──────── LISTED ENTRIES ────────

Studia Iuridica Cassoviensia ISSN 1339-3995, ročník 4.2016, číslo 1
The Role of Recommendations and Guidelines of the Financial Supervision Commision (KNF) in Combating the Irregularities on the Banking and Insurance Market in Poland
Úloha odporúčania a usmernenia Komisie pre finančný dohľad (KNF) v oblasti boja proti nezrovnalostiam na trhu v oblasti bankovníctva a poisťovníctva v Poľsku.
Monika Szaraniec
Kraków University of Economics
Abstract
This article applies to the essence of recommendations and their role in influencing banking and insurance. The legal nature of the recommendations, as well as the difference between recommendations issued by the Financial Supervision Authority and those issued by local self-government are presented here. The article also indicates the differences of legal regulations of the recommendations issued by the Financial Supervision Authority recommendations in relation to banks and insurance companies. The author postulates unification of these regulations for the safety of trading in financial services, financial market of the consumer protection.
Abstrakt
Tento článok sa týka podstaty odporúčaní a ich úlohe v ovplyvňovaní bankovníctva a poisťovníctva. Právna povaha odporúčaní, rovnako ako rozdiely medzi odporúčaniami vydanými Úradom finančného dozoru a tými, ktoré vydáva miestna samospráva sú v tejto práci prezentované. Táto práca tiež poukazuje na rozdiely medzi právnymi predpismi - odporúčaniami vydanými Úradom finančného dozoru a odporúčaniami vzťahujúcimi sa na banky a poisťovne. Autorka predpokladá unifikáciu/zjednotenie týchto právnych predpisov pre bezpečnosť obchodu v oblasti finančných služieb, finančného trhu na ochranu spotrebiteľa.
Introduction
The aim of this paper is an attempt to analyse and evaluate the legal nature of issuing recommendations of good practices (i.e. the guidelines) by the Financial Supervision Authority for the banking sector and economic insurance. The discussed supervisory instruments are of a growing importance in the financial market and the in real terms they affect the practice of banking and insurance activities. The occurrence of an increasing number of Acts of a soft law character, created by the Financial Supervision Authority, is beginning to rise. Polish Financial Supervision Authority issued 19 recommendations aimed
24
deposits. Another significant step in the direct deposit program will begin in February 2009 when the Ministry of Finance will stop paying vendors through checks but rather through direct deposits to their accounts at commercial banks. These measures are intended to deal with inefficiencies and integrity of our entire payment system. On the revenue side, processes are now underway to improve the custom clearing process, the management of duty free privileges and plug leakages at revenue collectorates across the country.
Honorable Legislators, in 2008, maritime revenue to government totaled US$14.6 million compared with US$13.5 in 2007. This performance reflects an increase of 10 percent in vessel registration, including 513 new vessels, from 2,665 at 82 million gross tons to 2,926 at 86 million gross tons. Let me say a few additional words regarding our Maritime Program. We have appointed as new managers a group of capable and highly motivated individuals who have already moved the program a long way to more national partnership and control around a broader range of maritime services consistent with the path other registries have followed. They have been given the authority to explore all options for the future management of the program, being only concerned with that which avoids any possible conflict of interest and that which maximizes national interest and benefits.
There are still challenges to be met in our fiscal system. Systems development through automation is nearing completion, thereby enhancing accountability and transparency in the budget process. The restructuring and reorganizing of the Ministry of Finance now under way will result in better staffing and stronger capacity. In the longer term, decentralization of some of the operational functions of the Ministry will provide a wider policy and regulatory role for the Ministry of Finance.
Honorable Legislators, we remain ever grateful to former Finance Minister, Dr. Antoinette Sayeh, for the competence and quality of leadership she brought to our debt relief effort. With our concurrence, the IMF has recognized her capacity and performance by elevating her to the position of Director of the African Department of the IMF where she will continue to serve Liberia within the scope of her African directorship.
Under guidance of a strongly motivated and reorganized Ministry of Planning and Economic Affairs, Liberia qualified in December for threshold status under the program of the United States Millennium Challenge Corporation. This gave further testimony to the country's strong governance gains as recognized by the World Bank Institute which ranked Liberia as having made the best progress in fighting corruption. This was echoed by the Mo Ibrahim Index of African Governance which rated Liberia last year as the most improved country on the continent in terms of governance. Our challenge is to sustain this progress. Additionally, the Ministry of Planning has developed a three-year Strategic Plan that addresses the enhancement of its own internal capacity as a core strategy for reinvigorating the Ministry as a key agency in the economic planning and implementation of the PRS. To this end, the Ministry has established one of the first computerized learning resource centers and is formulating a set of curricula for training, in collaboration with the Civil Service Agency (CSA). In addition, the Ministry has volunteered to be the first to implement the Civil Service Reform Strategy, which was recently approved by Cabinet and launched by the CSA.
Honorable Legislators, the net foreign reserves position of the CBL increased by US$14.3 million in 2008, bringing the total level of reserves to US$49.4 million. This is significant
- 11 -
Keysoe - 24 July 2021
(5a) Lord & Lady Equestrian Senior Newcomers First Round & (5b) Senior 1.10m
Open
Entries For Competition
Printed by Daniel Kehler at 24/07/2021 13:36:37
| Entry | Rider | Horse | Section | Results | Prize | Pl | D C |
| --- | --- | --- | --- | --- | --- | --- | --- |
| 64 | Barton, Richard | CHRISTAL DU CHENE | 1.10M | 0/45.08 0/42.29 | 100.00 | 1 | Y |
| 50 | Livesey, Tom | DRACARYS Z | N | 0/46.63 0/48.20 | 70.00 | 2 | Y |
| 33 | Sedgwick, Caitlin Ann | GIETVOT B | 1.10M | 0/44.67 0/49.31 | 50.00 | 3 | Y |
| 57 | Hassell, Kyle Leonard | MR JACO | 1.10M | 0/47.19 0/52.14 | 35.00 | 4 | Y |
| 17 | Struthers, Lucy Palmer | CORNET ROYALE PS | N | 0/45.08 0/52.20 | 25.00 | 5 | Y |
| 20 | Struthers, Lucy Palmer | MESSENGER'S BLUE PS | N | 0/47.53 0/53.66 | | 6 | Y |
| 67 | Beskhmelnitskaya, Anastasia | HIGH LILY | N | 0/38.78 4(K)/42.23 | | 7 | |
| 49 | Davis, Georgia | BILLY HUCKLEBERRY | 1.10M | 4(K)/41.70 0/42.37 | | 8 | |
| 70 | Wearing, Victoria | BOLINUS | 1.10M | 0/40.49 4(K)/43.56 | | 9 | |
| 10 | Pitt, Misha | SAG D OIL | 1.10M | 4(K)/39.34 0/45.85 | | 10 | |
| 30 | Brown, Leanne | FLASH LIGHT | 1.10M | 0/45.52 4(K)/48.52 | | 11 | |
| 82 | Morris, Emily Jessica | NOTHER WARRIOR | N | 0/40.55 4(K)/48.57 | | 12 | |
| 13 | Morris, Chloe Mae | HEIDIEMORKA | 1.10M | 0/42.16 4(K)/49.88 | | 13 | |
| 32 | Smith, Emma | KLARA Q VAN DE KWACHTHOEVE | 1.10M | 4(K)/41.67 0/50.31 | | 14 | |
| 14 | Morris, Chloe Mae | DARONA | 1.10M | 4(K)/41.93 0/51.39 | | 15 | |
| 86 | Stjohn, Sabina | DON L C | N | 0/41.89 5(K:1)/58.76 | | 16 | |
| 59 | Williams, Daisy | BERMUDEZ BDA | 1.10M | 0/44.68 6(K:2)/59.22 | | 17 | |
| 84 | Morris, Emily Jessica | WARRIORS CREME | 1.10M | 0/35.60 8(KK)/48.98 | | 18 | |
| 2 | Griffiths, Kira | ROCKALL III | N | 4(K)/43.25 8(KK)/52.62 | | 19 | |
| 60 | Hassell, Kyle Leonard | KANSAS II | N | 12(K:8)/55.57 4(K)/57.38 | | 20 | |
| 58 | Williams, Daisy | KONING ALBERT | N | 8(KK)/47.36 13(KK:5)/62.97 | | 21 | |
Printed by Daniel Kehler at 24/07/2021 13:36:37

────────

REQUIRED ACTION: Going through the listing above line by line, tally those containing "Kyle" and state only the total.

SOLUTION: 2